═════ Records for processing

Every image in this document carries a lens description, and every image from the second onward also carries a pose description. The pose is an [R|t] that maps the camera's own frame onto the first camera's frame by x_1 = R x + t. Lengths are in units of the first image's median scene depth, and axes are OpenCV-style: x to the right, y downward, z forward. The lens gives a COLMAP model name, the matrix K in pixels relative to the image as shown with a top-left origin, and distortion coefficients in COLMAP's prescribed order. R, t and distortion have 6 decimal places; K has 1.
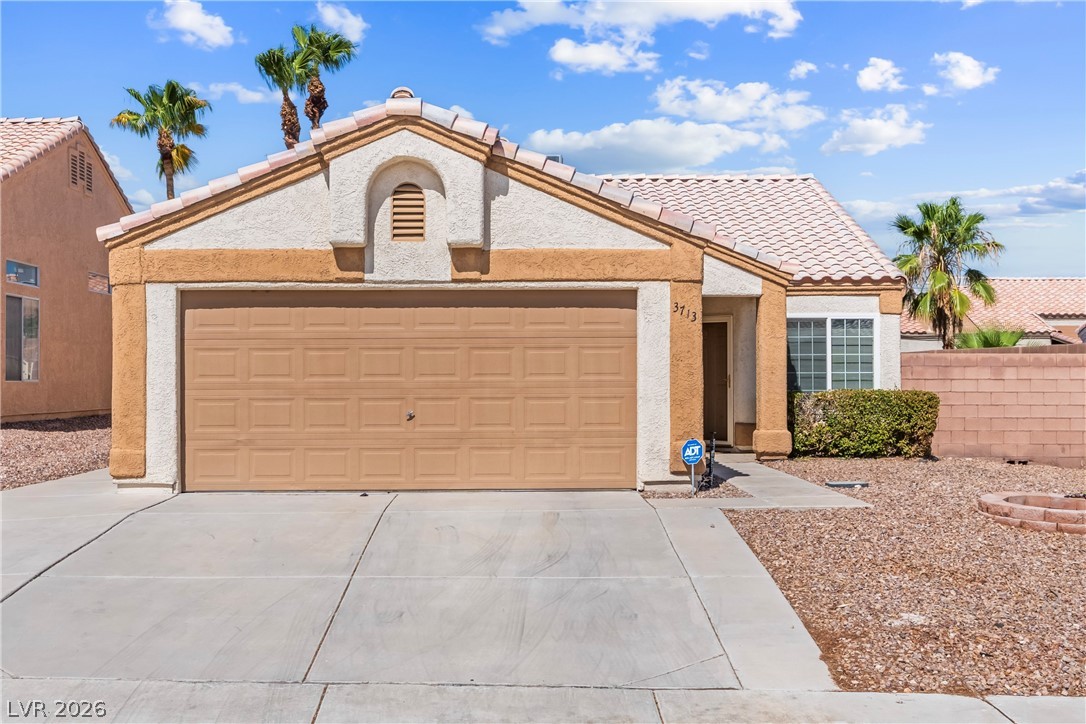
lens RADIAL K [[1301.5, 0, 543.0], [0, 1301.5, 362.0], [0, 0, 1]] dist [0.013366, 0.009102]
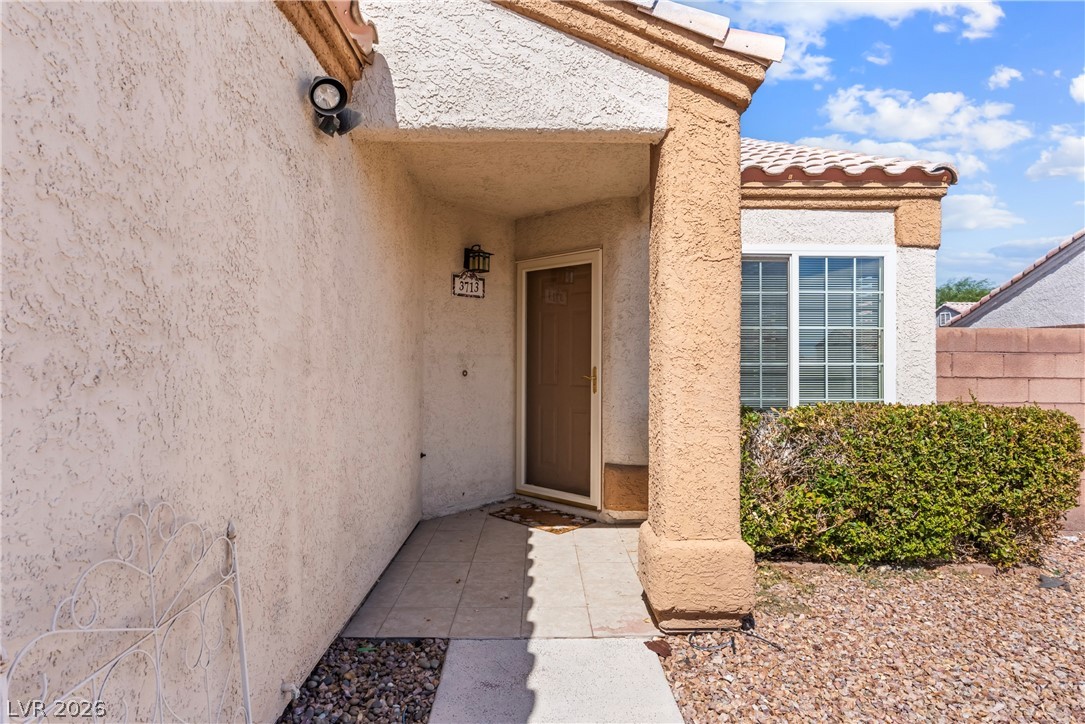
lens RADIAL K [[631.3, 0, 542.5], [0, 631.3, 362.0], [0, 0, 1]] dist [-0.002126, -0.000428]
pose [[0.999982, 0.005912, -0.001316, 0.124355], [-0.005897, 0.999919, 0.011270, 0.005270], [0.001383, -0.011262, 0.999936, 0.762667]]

══════════
═════ Records for processing

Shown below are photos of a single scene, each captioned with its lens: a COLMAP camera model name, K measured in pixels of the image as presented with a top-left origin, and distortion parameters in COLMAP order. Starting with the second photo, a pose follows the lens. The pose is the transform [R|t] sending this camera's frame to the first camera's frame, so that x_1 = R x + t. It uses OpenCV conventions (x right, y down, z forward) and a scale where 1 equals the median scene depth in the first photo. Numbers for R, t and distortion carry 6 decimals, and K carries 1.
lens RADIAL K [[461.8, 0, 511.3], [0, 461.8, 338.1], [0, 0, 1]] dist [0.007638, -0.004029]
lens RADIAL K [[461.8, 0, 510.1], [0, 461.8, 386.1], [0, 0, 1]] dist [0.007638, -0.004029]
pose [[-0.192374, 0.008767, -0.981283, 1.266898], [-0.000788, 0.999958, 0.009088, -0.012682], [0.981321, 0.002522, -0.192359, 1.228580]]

══════════
═════ Records for processing

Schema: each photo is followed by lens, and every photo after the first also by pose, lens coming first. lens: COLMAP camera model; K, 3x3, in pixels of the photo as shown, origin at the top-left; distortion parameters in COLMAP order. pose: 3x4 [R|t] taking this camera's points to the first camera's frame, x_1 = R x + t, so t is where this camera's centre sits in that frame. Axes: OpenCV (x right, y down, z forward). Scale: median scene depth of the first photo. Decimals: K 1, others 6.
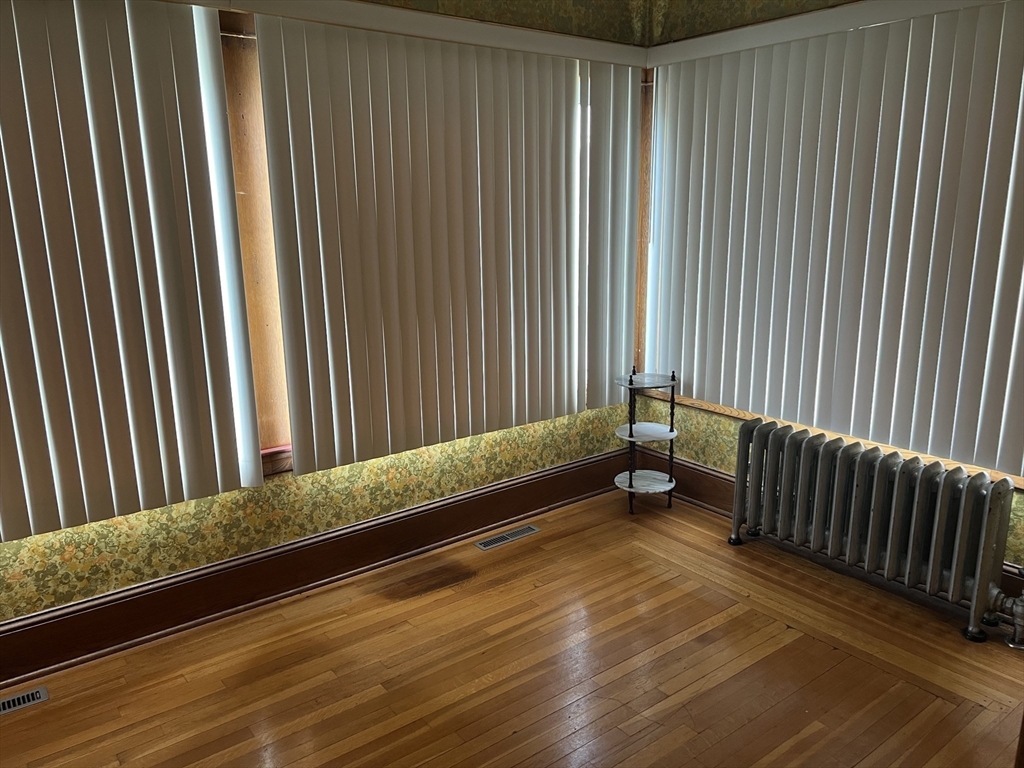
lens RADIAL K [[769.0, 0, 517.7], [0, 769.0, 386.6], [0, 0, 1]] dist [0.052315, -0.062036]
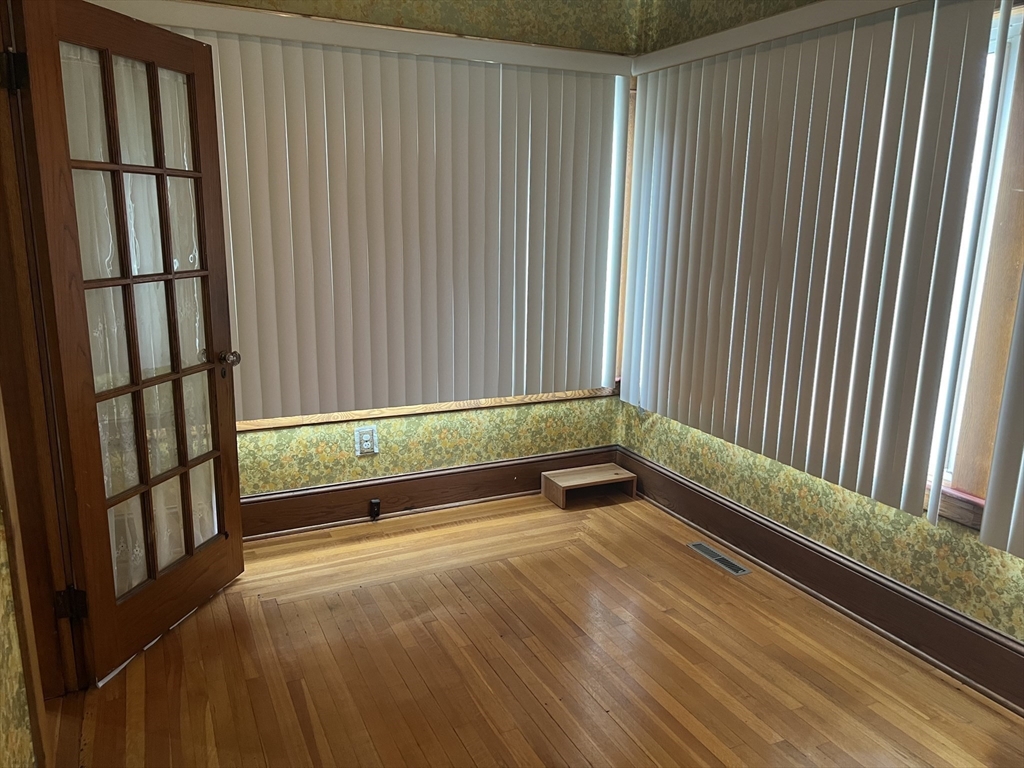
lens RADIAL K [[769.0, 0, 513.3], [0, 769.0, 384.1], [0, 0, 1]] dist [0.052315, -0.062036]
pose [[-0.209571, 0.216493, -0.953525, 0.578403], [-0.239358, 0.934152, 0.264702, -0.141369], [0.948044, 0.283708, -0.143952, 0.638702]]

══════════

- Problem description: Output the lines starting at the one containing "Schema: each photo" and ending at the one containing "386.6], [0, 0, 1]] dist [0.052315, -0.062036]", both included, as a JSON list of strings with one string per line and blank lines left out. Omit the pictures from the answer.

- Response area:
[
  "Schema: each photo is followed by lens, and every photo after the first also by pose, lens coming first. lens: COLMAP camera model; K, 3x3, in pixels of the photo as shown, origin at the top-left; distortion parameters in COLMAP order. pose: 3x4 [R|t] taking this camera's points to the first camera's frame, x_1 = R x + t, so t is where this camera's centre sits in that frame. Axes: OpenCV (x right, y down, z forward). Scale: median scene depth of the first photo. Decimals: K 1, others 6.",
  "lens RADIAL K [[769.0, 0, 517.7], [0, 769.0, 386.6], [0, 0, 1]] dist [0.052315, -0.062036]"
]